Extend the article below on the court ruling about an apple farmer and the East Lansing Farmers Market, picking up right after its last sentence.

## start Excerpt

On Monday, a federal district court ruled that a city in Michigan cannot prevent Stephen Tennes, an apple farmer who does not host same-sex weddings at his orchard, from participating in the East Lansing Farmers Market (ELFM) because of his Christian beliefs on marriage.
Tennes, owner of Country Mill Farms, 22 miles away from East Lansing, had participated in ELFM for five consecutive years leading up to the lawsuit, says he kindly served all customers and never received any major complaints. In response to a question on Facebook in 2016, Tennes stated that he and his wife would not host same-sex weddings on the orchard property because of their Christian principles.
As a result, East Lansing city officials did not send Tennes an invitation to participate in ELFM’s 2017 season and denied his subsequent vendor application. The city officials amended the vendor guidelines specifically to exclude Tennes for his religious convictions regarding marriage, making it a requirement for all vendors to comply with the city’s civil rights ordinances and public policy against discrimination, even outside of the farmers market. The vendor guidelines also gave ELFM’s planning committee the ability to decide who to invite to the farmers market with “functionally unfettered discretion,” making the guidelines not generally applicable.
Tennes, with the help of Alliance Defending Freedom (ADF), sued the city for violating his religious rights under the First Amendment. U.S. District Judge Paul L. Maloney ordered the city to allow Tennes’ participation in the farmers market during the lawsuit’s progression.
After a six-year legal battle, the court under Judge Maloney ruled that East Lansing’s “decision to deny (Tennes’) application substantially burdened (his) free exercise of religion.” The ruling declared that Tennes was forced by the city to choose between his “religious beliefs and a government benefit for which Country Mill Farms was eligible.” Tennes is now free to participate in the farmers market with his religious freedom protected.

## end Excerpt
## start Given information

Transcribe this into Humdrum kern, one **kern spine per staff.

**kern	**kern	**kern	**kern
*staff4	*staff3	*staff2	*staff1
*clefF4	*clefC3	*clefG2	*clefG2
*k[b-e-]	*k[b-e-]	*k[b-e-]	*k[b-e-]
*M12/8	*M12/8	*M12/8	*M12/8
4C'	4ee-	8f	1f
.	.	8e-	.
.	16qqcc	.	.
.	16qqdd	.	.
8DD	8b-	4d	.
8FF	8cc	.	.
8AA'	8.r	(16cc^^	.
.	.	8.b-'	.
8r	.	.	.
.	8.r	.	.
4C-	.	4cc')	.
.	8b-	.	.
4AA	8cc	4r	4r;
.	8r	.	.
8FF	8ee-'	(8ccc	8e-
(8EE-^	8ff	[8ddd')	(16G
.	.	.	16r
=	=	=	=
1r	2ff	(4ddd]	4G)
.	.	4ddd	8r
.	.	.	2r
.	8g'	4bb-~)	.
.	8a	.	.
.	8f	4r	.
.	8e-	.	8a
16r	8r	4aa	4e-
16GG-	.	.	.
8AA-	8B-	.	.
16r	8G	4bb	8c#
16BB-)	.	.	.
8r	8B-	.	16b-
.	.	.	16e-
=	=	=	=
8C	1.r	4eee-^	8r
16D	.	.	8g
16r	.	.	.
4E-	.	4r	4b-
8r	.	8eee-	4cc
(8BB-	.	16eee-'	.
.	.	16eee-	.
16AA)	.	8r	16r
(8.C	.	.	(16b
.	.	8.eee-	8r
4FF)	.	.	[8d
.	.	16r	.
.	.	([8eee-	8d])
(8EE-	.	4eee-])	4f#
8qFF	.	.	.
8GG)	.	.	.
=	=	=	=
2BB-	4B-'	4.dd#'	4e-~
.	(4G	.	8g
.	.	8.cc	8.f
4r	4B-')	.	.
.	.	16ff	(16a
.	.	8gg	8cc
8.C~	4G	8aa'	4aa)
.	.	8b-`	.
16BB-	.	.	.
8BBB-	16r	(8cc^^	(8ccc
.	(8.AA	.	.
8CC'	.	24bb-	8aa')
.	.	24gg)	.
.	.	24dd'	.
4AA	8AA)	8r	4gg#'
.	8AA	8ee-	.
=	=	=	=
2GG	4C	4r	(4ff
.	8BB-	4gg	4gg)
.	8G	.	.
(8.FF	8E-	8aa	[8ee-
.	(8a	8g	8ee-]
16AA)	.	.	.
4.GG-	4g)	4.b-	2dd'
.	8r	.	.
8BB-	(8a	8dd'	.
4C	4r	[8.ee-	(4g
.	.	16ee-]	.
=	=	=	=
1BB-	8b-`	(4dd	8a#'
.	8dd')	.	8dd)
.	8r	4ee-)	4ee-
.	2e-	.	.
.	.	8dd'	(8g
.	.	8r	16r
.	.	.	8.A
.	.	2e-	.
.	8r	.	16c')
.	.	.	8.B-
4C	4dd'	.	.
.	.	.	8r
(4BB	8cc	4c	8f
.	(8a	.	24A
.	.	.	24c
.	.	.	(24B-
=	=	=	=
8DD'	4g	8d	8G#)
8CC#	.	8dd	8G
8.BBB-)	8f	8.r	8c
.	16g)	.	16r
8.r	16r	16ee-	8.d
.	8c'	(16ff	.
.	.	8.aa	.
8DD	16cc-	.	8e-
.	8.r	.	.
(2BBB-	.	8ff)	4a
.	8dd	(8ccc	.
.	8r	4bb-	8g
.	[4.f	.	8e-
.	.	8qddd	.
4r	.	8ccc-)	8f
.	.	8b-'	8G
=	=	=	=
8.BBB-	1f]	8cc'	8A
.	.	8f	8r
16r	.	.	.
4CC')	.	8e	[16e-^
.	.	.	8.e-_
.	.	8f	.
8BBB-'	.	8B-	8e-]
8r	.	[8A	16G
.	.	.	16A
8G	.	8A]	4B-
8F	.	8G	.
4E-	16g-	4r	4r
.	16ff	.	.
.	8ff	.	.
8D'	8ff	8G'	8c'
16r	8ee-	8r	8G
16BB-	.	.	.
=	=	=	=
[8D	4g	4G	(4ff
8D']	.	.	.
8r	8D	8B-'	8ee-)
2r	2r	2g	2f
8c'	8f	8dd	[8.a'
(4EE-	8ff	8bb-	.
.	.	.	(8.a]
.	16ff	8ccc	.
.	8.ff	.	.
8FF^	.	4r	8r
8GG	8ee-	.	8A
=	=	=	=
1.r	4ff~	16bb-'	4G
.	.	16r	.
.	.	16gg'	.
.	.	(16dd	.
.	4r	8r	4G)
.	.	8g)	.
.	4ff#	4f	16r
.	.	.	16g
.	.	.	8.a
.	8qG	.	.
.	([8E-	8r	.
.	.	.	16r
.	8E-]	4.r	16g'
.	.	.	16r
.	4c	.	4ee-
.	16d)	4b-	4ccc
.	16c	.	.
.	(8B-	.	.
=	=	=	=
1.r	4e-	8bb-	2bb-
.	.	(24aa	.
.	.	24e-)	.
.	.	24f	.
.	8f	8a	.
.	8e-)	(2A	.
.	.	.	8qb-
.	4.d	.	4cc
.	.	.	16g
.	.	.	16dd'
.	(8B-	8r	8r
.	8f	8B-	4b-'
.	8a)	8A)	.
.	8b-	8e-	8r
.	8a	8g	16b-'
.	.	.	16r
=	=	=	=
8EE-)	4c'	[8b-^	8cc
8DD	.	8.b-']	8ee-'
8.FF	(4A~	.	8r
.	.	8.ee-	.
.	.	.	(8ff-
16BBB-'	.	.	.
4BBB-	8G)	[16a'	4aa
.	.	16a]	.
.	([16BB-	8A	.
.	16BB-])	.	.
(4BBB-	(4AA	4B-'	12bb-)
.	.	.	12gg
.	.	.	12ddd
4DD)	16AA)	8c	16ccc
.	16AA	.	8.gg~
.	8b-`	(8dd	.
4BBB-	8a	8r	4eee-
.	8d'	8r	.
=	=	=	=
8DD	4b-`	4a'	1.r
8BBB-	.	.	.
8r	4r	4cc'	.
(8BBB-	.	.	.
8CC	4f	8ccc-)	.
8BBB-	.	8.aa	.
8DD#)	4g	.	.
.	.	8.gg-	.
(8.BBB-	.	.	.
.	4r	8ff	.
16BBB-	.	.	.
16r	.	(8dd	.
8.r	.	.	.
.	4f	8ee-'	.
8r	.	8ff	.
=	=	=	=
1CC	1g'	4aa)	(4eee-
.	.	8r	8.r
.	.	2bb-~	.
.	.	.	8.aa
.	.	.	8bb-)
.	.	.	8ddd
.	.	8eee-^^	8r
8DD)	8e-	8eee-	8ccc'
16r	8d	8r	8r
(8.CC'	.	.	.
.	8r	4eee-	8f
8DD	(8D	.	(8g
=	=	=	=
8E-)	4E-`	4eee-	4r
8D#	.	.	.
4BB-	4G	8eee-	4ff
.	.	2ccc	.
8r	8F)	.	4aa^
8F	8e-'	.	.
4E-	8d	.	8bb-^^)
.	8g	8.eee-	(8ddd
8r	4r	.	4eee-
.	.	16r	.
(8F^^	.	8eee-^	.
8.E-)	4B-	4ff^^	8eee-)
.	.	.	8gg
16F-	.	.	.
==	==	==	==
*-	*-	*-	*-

## end Given information

**Answer to the exercise:**
“We’re glad that we were able to go forward with this,” Tennes told Fox News Digital, “and the court has come out with a strong ruling that helps not just our family, but really people of all backgrounds and beliefs to realize that the government can’t choose to punish some people just because they don’t like their beliefs.” He shared that the original decision to sue was difficult, but was one the family had to make as they were “faced with the choice of providing for our family like we always had, or walking away from our religious beliefs.”
ADF Senior Counsel Kate Anderson argued in court for Country Mill Farms in 2021. “This is a ruling about each one of us being able to live according to our religious beliefs. And that’s the freedom that everyone should want,” Anderson said to Fox News Digital. “[Tennes and his family] are eager to mend fences with current city officials and get back to doing what Country Mill does best—as expressed in its mission statement: ‘glorifying God by facilitating family fun on the farm and feeding families.’”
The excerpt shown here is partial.